Quantum computers running Shor’s algorithm, discovered by Peter Shor at MIT, would break current public-key systems such as RSA and elliptic-curve cryptography that underpin most cryptocurrencies. Grover’s algorithm, discovered by Lov Grover at Bell Labs, also reduces the effective security of symmetric keys, though its impact is smaller. To maintain trust and continuity, blockchains and wallets must adopt post-quantum cryptographic primitives designed to resist known quantum attacks while fitting blockchain constraints.
Core primitives
The dominant families of post-quantum primitives are lattice-based, hash-based, code-based, multivariate, and isogeny-based schemes. Lattice-based cryptography underpins both key-encapsulation mechanisms and signature schemes used in practical proposals. CRYSTALS-Kyber is a lattice-based key-encapsulation mechanism recommended during NIST’s Post-Quantum Cryptography standardization effort led by Dustin Moody at NIST. For signatures, CRYSTALS-Dilithium and FALCON are lattice-based candidates offering different trade-offs between signature size and computational cost. Hash-based signatures such as SPHINCS+ provide conservative security built on collision-resistant hash functions, making them attractive when long-term security guarantees are prioritized. Code-based schemes descend from the McEliece family and offer proven resilience but often suffer from large public keys. Isogeny-based approaches promised compact keys, but the isogeny-based SIKE primitive was broken by Wouter Castryck and Thomas Decru at KU Leuven, illustrating that research remains active and transformative.
KEMs (key encapsulation mechanisms) enable secure exchange of symmetric keys between parties, a practical building block for encrypting wallet seeds or channel state. Digital signatures provide transaction authentication; post-quantum signature schemes must be unforgeable under chosen-message attacks and performant enough for widespread use in constrained environments like hardware wallets and embedded nodes. Not all post-quantum algorithms are equal for blockchain constraints: some have small signatures but heavy computation, others have large keys that increase on-chain storage costs.

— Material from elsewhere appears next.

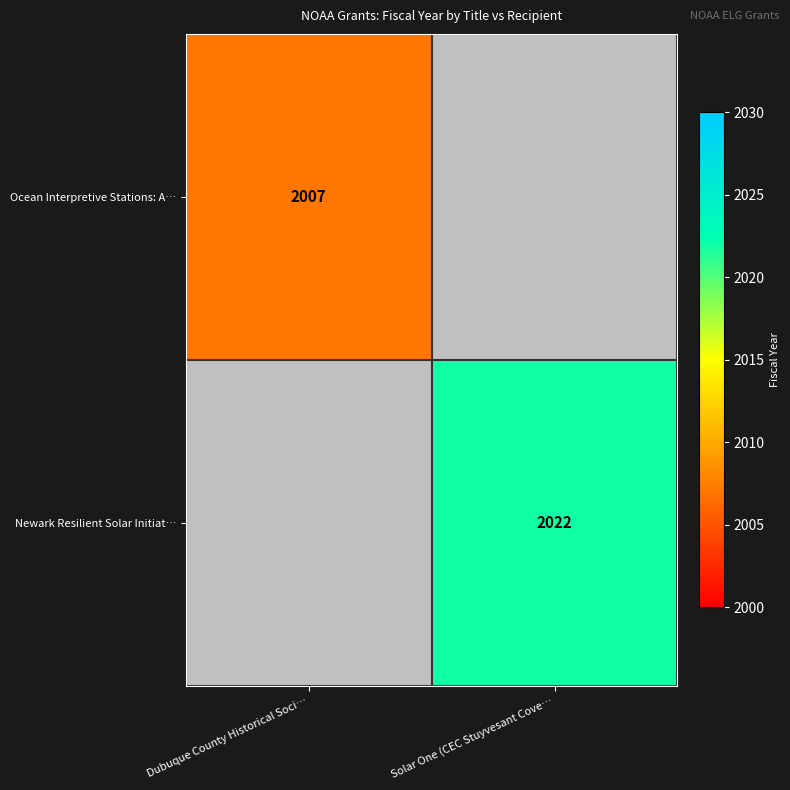

Is it true that Ocean Interpretive Stations: A… equals 2763 at Dubuque County Historical Soci…?

False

Relevance, causes, and consequences
The cause for migration is straightforward: quantum-capable adversaries would undercut the foundational trust model of permissionless ledgers. Consequences for cryptocurrencies include protocol-level migration, increased transaction sizes when on-chain signatures or public keys grow, and higher storage and bandwidth demands that raise operating costs and environmental footprint. These technical shifts interact with human and cultural factors: conservative communities prioritizing stability, such as Bitcoin, may resist rapid protocol changes, while developer-driven ecosystems may adopt hybrid schemes sooner. Territorial and regulatory nuance is also significant; standards set by NIST influence vendors and governments in the United States, while European and Asian authorities pursue their own assessments and certifications, creating potential interoperability challenges.
Practical deployment requires rigorous cryptographic engineering, implementation audits, and transition strategies like hybrid signatures combining classical and post-quantum primitives to hedge risk. Wallet vendors, custodians, and exchanges must update key management and recovery workflows. Research and standardization continue to evolve, so cautious, evidence-based adoption guided by experts at institutions such as NIST and leading cryptography research groups remains essential to preserve security and trust in the quantum era.